## PROBLEM
Please report each line in the listing below that contains the string "province".

○ ○ ○ ○

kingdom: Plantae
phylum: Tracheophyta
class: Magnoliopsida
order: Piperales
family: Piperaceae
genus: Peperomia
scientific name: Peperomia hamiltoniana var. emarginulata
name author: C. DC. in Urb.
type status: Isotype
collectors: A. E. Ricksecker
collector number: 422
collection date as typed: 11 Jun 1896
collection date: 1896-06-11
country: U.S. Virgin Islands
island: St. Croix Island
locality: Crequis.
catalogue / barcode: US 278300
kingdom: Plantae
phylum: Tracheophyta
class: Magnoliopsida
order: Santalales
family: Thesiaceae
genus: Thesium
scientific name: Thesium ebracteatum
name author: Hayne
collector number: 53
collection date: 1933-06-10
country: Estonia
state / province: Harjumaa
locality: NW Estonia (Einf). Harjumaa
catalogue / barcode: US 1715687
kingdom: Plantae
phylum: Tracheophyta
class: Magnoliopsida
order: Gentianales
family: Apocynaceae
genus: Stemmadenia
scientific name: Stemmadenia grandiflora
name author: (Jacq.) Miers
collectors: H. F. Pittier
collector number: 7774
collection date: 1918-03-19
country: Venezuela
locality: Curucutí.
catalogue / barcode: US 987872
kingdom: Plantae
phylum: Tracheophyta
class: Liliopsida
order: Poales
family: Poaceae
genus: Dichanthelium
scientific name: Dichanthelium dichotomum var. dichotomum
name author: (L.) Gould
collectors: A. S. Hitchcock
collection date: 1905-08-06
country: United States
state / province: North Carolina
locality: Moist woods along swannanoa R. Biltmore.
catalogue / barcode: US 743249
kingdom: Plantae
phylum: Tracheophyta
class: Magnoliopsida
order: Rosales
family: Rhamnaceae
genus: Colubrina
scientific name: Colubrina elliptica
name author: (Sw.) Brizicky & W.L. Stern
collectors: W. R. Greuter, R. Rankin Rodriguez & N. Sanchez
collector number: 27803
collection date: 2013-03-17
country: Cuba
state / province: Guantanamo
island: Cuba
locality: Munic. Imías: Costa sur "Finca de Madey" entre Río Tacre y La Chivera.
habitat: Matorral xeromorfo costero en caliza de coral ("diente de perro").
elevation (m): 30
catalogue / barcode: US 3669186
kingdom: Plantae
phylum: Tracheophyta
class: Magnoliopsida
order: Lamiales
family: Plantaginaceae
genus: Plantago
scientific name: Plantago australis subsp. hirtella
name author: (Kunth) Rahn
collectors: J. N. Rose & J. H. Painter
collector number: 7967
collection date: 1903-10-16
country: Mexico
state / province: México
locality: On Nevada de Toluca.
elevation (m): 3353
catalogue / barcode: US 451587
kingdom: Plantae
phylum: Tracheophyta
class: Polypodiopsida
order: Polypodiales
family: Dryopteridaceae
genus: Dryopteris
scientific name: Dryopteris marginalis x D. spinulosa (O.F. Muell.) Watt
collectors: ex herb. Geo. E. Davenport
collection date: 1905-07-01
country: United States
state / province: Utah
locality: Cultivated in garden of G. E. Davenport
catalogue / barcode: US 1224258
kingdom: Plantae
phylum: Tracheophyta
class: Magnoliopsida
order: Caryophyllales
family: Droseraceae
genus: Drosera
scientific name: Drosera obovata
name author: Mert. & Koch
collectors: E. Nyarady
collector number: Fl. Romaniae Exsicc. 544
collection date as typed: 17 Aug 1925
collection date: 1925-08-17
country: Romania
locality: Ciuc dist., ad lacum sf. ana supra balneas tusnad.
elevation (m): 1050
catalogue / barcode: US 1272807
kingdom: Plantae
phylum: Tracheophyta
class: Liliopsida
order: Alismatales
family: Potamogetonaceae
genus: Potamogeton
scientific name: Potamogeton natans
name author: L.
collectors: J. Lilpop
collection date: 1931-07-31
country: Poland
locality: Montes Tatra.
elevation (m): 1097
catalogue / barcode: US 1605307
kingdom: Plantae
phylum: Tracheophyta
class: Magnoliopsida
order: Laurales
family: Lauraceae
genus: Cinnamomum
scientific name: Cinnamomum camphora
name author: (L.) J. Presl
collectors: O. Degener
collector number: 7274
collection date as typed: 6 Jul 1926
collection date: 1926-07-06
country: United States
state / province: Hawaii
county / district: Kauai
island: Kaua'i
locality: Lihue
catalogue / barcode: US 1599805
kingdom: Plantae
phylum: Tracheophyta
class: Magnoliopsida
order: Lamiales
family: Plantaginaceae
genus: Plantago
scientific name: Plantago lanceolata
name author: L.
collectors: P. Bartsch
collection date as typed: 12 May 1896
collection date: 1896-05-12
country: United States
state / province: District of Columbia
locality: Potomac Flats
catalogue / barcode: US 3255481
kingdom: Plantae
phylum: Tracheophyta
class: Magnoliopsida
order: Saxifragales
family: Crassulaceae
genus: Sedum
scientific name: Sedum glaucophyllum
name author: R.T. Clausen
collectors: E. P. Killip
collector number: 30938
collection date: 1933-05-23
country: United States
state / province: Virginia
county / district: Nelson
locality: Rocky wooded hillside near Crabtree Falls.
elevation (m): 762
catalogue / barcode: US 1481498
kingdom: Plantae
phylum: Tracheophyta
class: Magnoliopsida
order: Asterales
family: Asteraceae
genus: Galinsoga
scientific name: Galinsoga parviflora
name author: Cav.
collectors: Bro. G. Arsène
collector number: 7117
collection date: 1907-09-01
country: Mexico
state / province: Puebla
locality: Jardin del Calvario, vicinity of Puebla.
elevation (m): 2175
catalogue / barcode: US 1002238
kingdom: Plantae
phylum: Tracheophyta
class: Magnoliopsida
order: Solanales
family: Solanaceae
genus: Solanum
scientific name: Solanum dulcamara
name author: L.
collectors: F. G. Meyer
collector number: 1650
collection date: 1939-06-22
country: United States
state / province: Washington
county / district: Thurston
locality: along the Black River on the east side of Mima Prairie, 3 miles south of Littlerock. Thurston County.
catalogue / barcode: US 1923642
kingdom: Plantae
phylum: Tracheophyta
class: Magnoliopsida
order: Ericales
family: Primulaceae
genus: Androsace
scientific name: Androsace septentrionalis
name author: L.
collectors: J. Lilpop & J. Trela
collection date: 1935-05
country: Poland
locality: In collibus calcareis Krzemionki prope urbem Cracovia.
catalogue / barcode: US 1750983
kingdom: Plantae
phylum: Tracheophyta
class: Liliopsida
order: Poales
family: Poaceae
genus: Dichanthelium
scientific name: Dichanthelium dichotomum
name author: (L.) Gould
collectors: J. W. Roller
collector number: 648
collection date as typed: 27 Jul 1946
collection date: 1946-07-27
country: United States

○ ○ ○ ○

## COMPLETE RESPONSE
state / province: Harjumaa
state / province: North Carolina
state / province: Guantanamo
state / province: México
state / province: Utah
state / province: Hawaii
state / province: District of Columbia
state / province: Virginia
state / province: Puebla
state / province: Washington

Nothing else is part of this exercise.